Recently, one of our clients noticed that they were not getting a full 30 days of online video storage from a particular security camera video server that had recently been installed. This client has a very large video management system (VMS) with multiple servers spread out through multiple facilities. The majority of the other servers were performing well and were obtaining at least 30 to 40 days of storage.
Our first thought was to check the camera settings within the VMS server to make sure that they were recording on motion detection and for a certain amount of images per second. The security integrator assured us that they had all the settings correct in the server. The VMS manufacturer agreed that the settings were all correct.

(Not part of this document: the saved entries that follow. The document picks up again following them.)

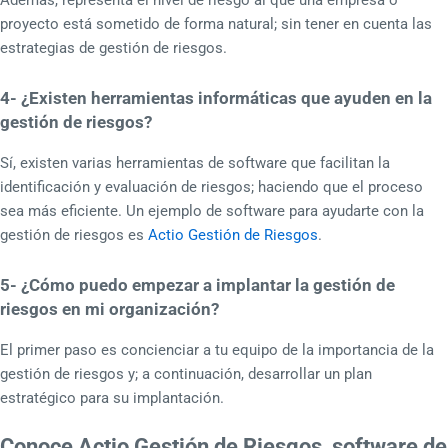
Además, representa el nivel de riesgo al que una empresa o
proyecto está sometido de forma natural; sin tener en cuenta las
estrategias de gestión de riesgos.
4- ¿Existen herramientas informáticas que ayuden en la
gestión de riesgos?
Sí, existen varias herramientas de software que facilitan la
identificación y evaluación de riesgos; haciendo que el proceso
sea más eficiente. Un ejemplo de software para ayudarte con la
gestión de riesgos es
Actio Gestión de Riesgos
.
5- ¿Cómo puedo empezar a implantar la gestión de
riesgos en mi organización?
El primer paso es concienciar a tu equipo de la importancia de la
gestión de riesgos y; a continuación, desarrollar un plan
estratégico para su implantación.
Conoce Actio Gestión de Riesgos, software de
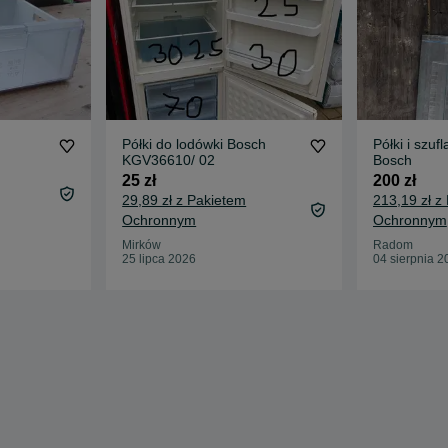
Półki do lodówki Bosch
Półki i szuf
KGV36610/ 02
Bosch
25 zł
200 zł
29,89 zł z Pakietem
213,19 zł z
Ochronnym
Ochronnym
Mirków
Radom
25 lipca 2026
04 sierpnia 2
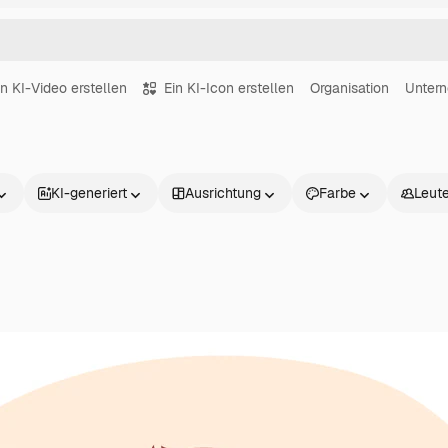
in KI-Video erstellen
Ein KI-Icon erstellen
Organisation
Unter
KI-generiert
Ausrichtung
Farbe
Leut
Produkte
Loslegen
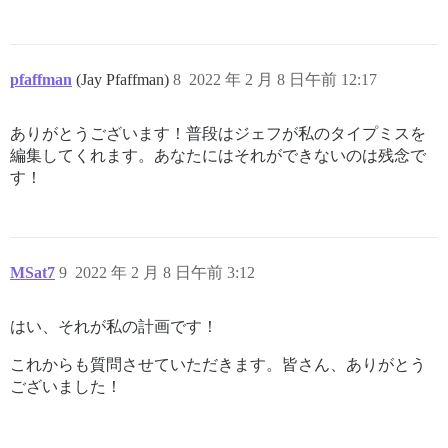
pfaffman
(Jay Pfaffman)
8
2022 年 2 月 8 日午前 12:17
ありがとうございます！普段はジェフが私のタイプミスを
編集してくれます。あなたにはそれができないのは残念で
す！
MSat7
9
2022 年 2 月 8 日午前 3:12
はい、それが私の計画です！
これからも質問させていただきます。皆さん、ありがとう
ございました！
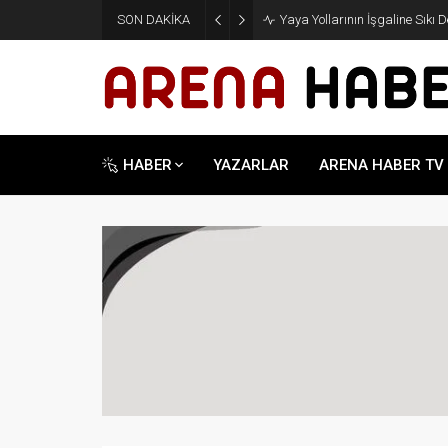
SON DAKİKA
Yaya Yollarının İşgaline Sıkı 
HABER
YAZARLAR
ARENA HABER TV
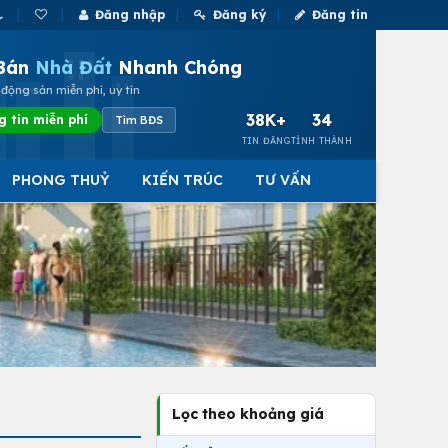
Đăng nhập
Đăng ký
Đăng tin
Bán
Nhà Đất
Nhanh Chóng
động sản miễn phí, uy tín
38K+
34
g tin miễn phí
Tìm BĐS
TIN ĐĂNG
TỈNH THÀNH
PHONG THUỶ
KIẾN TRÚC
TƯ VẤN
Lọc theo khoảng giá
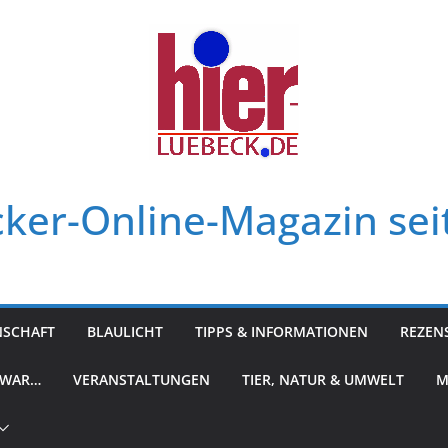
ker-Online-Magazin sei
NSCHAFT
BLAULICHT
TIPPS & INFORMATIONEN
REZEN
 WAR…
VERANSTALTUNGEN
TIER, NATUR & UMWELT
M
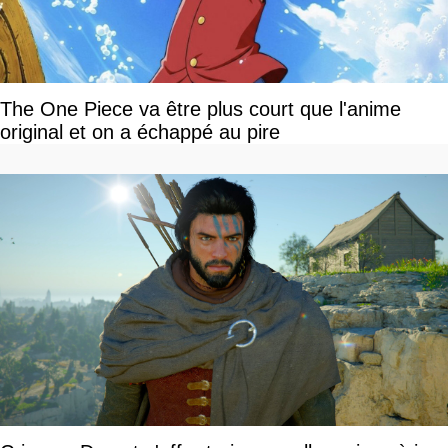
The One Piece va être plus court que l'anime
original et on a échappé au pire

The VMS manufacturer told us that the issue could be from the cameras that were being used. The cameras connected to the server were existing, older, IP-based cameras that had been discontinued by the manufacturer.
After downloading information about the obsolete camera from the web, we sent that information to the security integrator. We then sat down with the security integrator to go over the entire set-up.
We learned that in the video server settings, the incorrect type of camera had been selected from a list. In addition, some of the settings within the camera were also not correct. Once all of these changes were made, we could tell that the days of storage were going to increase dramatically.
When setting up any camera system, it is imperative that all of the capabilities of the cameras and the video system are taken into consideration. These systems are getting easier to use, however the initial set-up can still be a challenge.
When looking at a new or existing system, be sure to have a clear understanding of each and every set-up within a camera and video management system to obtain the optimum performance of each. It is also important to verify that the cameras and video system are totally compatible with one another.